Damasco, 18 Dicembre 2024 – “Un processo politico equo e inclusivo che sia guidato dai siriani”. Queste sono le richieste avanzate dal consiglio di sicurezza dell’Onu dopo la caduta del regime di Bashar al-Assad, diffuse attraverso una nota in cui l’Organizzazione sottolinea l’importanza di consentire ai siriani di “determinare il loro futuro”. Proprio per questo chiede che tutti i Paesi vicini non mettano in serio pericolo la stabilità della Siria.
Allo stesso tempo però Geir Pedersen, inviato speciale all’Onu per la Siria, sottolinea che il conflitto che sta interessando la Regione non è finito, nemmeno dopo Assad, e invita Israele «a porre fine a qualsiasi ostilità e attività di insediamento nel Golan siriano occupato.

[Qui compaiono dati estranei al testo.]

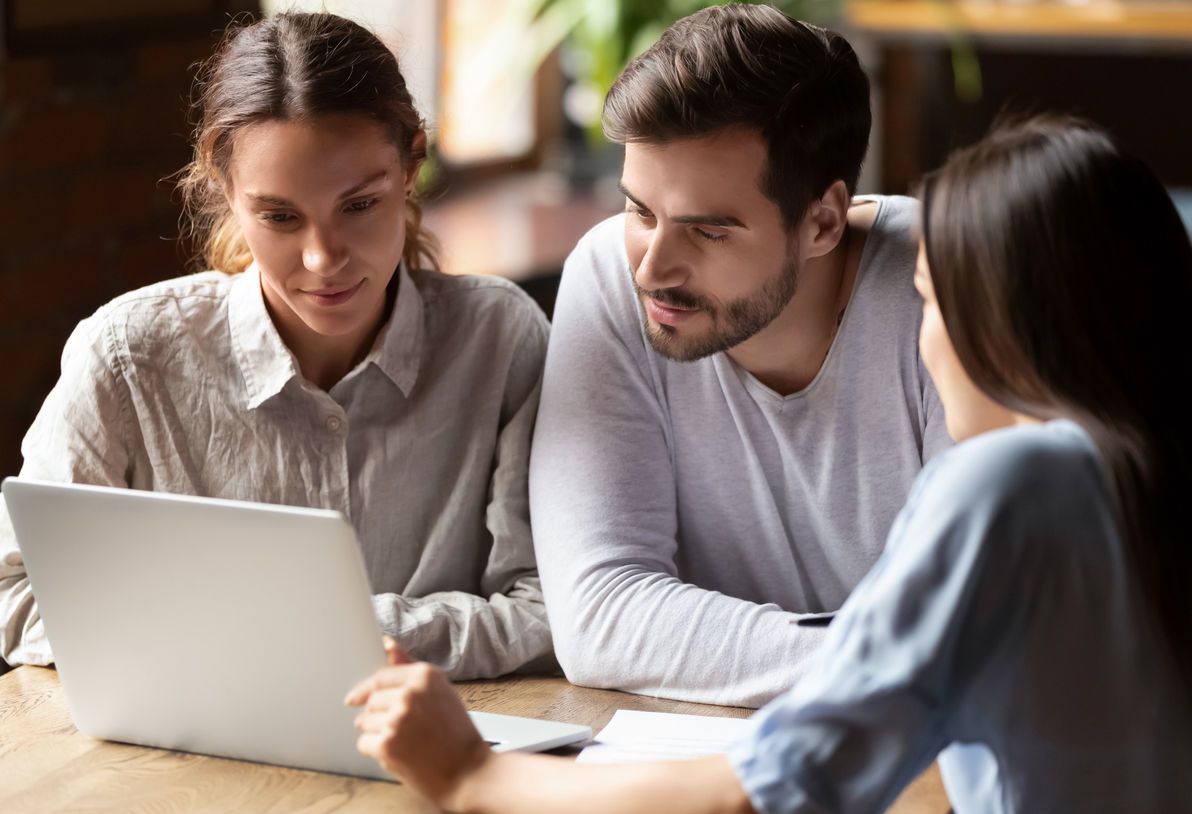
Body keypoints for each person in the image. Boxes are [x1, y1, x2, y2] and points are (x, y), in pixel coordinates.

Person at [345, 115, 1192, 812]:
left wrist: (471, 774)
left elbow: (770, 789)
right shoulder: (1133, 479)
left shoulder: (1010, 485)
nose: (922, 342)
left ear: (1007, 328)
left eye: (929, 301)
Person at [0, 12, 554, 680]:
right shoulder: (128, 356)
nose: (323, 257)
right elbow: (6, 590)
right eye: (280, 217)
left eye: (359, 205)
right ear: (225, 193)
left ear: (412, 163)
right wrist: (262, 645)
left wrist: (327, 634)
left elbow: (551, 605)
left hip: (449, 752)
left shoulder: (500, 341)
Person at [530, 4, 950, 707]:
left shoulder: (946, 288)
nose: (652, 268)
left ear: (821, 221)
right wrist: (886, 663)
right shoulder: (609, 274)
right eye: (639, 211)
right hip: (695, 748)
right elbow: (599, 616)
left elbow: (976, 636)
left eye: (708, 232)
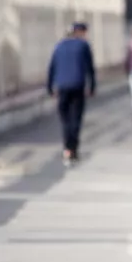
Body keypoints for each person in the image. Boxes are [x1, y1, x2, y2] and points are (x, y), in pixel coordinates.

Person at [47, 22, 96, 165]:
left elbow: (52, 67)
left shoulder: (59, 46)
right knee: (76, 118)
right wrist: (92, 86)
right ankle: (73, 149)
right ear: (79, 32)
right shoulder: (83, 46)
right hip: (78, 86)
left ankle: (67, 148)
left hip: (61, 87)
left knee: (65, 119)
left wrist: (50, 87)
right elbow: (90, 69)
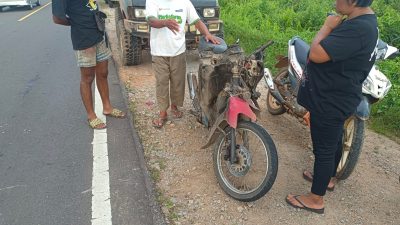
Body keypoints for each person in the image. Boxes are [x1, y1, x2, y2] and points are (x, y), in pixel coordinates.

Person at [286, 0, 378, 214]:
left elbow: (316, 54)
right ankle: (327, 179)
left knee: (324, 149)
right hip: (342, 95)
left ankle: (315, 199)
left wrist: (327, 27)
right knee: (334, 142)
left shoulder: (358, 28)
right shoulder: (366, 21)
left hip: (331, 100)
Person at [145, 0, 220, 128]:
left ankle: (174, 106)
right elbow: (151, 20)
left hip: (178, 50)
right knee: (162, 82)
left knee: (178, 81)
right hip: (159, 51)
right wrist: (165, 22)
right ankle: (162, 113)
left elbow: (197, 21)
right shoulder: (152, 1)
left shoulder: (184, 2)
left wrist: (207, 34)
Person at [52, 0, 125, 130]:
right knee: (87, 78)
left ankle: (107, 107)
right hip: (83, 39)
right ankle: (91, 116)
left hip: (98, 34)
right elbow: (57, 18)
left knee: (103, 73)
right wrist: (77, 23)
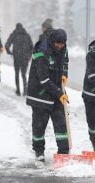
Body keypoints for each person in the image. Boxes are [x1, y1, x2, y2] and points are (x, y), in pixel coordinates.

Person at [26, 29, 69, 163]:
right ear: (52, 41)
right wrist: (59, 93)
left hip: (56, 91)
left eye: (62, 44)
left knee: (61, 124)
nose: (60, 46)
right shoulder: (41, 52)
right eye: (57, 43)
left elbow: (65, 63)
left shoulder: (63, 49)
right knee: (39, 126)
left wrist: (64, 75)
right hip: (39, 93)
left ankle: (63, 153)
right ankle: (39, 151)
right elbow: (43, 79)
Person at [5, 23, 33, 96]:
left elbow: (7, 45)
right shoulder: (27, 35)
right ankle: (25, 91)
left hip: (17, 57)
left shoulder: (14, 34)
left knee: (16, 74)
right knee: (23, 74)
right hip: (25, 58)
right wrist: (29, 55)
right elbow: (32, 47)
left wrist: (9, 52)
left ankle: (18, 91)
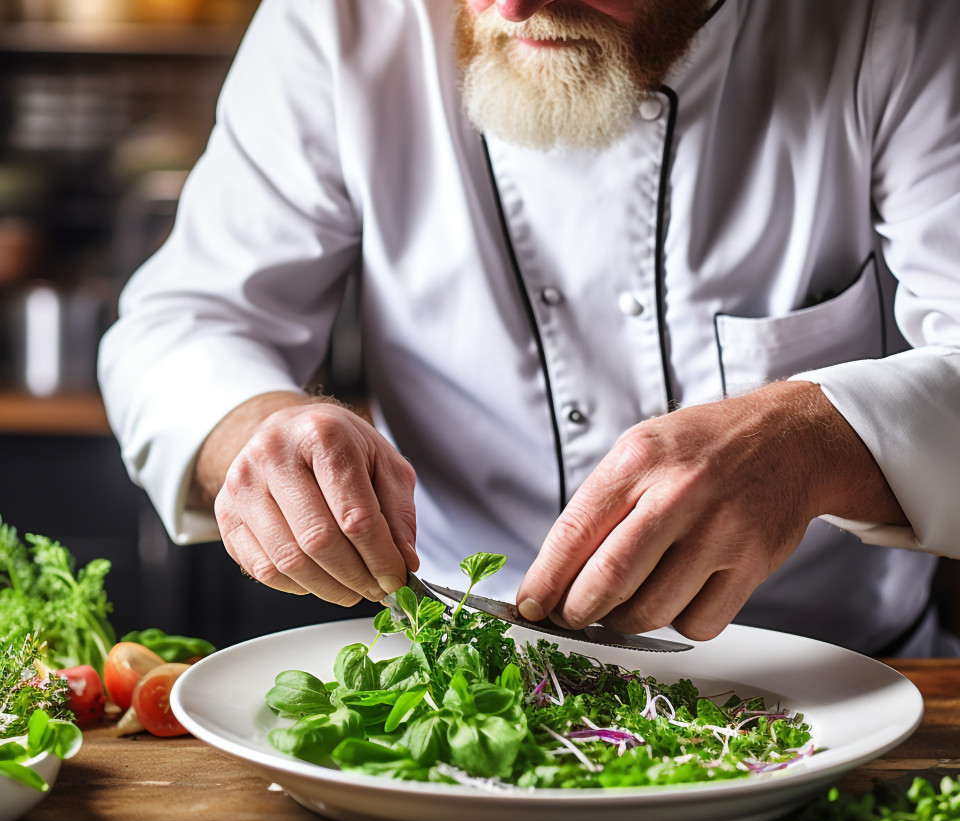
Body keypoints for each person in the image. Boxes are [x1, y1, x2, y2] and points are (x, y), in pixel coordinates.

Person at [99, 0, 960, 657]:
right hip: (460, 699)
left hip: (836, 683)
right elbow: (187, 319)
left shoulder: (895, 22)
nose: (510, 7)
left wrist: (818, 439)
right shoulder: (339, 21)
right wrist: (256, 426)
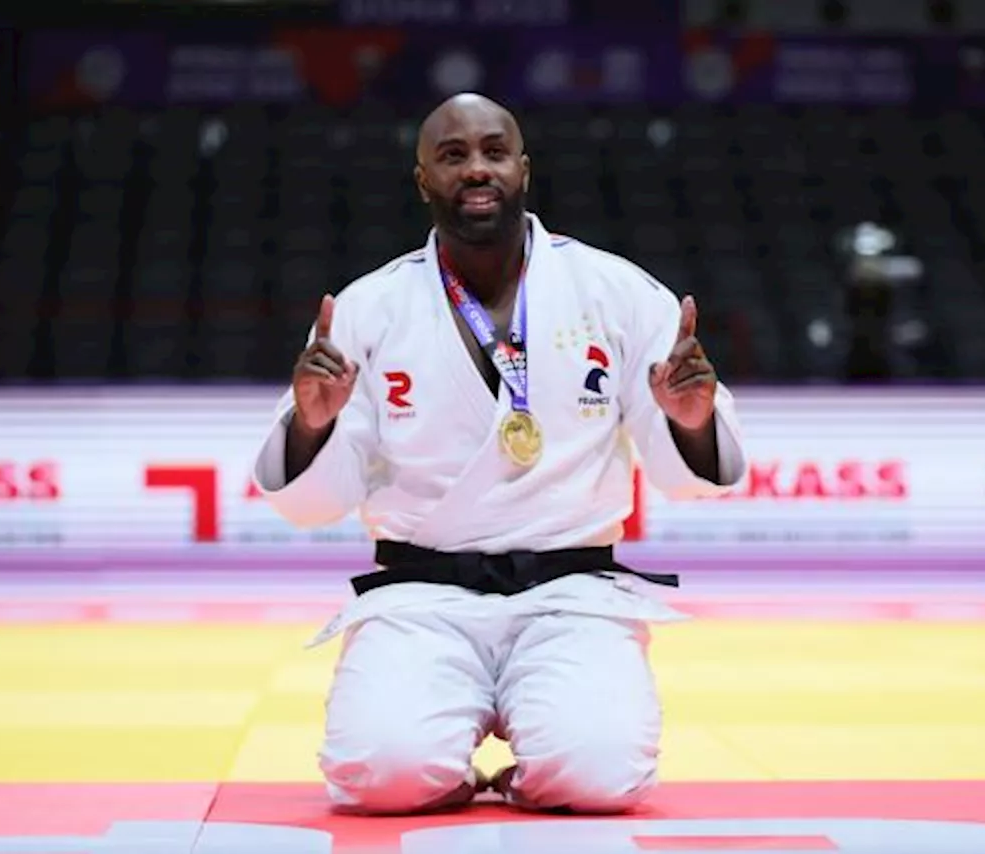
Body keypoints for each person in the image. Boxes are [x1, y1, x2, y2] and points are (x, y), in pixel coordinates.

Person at [252, 93, 747, 816]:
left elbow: (694, 478)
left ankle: (527, 770)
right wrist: (311, 425)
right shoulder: (368, 307)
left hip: (572, 595)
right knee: (379, 775)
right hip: (419, 598)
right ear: (422, 179)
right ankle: (445, 766)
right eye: (452, 156)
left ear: (524, 169)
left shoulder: (615, 290)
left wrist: (693, 421)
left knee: (601, 776)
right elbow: (311, 502)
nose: (476, 169)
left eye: (493, 151)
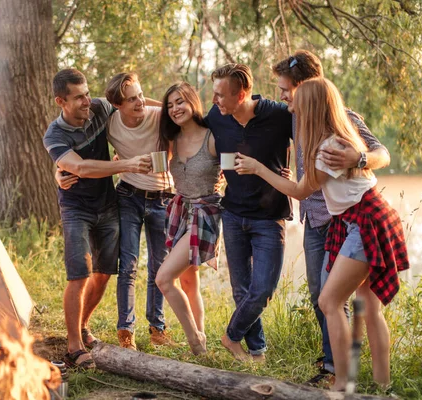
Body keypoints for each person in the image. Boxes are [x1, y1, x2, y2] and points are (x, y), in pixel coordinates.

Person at [235, 77, 409, 391]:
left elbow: (300, 191)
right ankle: (384, 387)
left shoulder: (328, 147)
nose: (289, 103)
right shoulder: (335, 137)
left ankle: (342, 384)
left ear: (311, 106)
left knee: (329, 300)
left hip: (364, 220)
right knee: (368, 307)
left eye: (295, 99)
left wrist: (260, 169)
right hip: (366, 215)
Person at [271, 50, 391, 384]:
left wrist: (359, 157)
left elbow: (383, 154)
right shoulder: (295, 117)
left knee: (334, 299)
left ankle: (342, 375)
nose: (282, 98)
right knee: (324, 298)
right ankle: (347, 371)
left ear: (307, 89)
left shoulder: (340, 121)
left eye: (286, 90)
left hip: (350, 220)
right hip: (325, 220)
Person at [57, 73, 177, 351]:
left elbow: (183, 120)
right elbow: (74, 161)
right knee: (128, 266)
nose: (139, 103)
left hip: (162, 198)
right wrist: (58, 173)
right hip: (128, 196)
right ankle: (126, 330)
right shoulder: (108, 120)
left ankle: (157, 327)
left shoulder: (158, 116)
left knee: (160, 267)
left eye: (140, 96)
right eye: (131, 99)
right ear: (117, 105)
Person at [43, 68, 152, 369]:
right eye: (78, 97)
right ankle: (73, 346)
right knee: (79, 273)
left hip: (107, 204)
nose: (87, 101)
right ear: (60, 101)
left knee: (103, 272)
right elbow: (82, 168)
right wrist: (126, 164)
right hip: (76, 208)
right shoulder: (55, 134)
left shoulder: (101, 107)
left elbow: (135, 102)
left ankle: (82, 325)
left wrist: (170, 110)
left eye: (87, 93)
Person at [205, 63, 293, 362]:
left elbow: (313, 137)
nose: (214, 101)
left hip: (269, 217)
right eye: (214, 94)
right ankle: (258, 351)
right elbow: (178, 119)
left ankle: (231, 336)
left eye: (220, 95)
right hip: (232, 215)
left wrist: (299, 175)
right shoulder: (218, 116)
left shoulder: (279, 115)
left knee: (263, 290)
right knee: (241, 291)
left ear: (241, 94)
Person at [154, 82, 222, 355]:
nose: (174, 109)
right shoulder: (171, 141)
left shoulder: (214, 137)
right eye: (169, 105)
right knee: (188, 280)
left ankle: (195, 343)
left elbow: (236, 168)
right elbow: (156, 171)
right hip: (180, 212)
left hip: (206, 214)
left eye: (180, 102)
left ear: (193, 101)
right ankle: (201, 341)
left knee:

Nelle ultime settimane ci sono state ostilità significative, prima che fosse mediato un cessate il fuoco». Conclude ribadendo come la fine delle sanzioni aiuterebbe la Siria e sollevando non pochi timori in merito a una possibile escalation delle ostilità «che potrebbe avere risvolti catastrofici».
Kobane zona smilitarizzata
La richiesta dell’Onu giunge all’indomani del rinvenimento nel nord di Damasco di cinque fosse comuni, testimonianza degli orrori perpetrati dal regime di Assad. Qui, come affermato da Mouaz Moustafa, direttore dell’organizzazione non governativa Syrian Emergency Task Force con sede negli Usa, sono rinvenuti i resti di circa centomila corpi di vittime torturate e seviziate dal regime.
Mazlum Abdi, capo della milizia siriana a guida curda, sostenuta dagli Usa che hanno preso il controllo in Siria, suggerisce, scrivendo su X, di creare una zona demilitarizzata nell’ex Città di Kobane nel nord della Siria liberata tempo fa dal controllo dell’Isis. “Riaffermando il nostro fermo impegno per raggiungere un cessate il fuoco globale in tutto il Paese” – scrive – “annunciamo la nostra disponibilità a proporre la creazione di una zona demilitarizzata, con una ridistribuzione delle forze di sicurezza sotto la supervisione e la presenza americana”.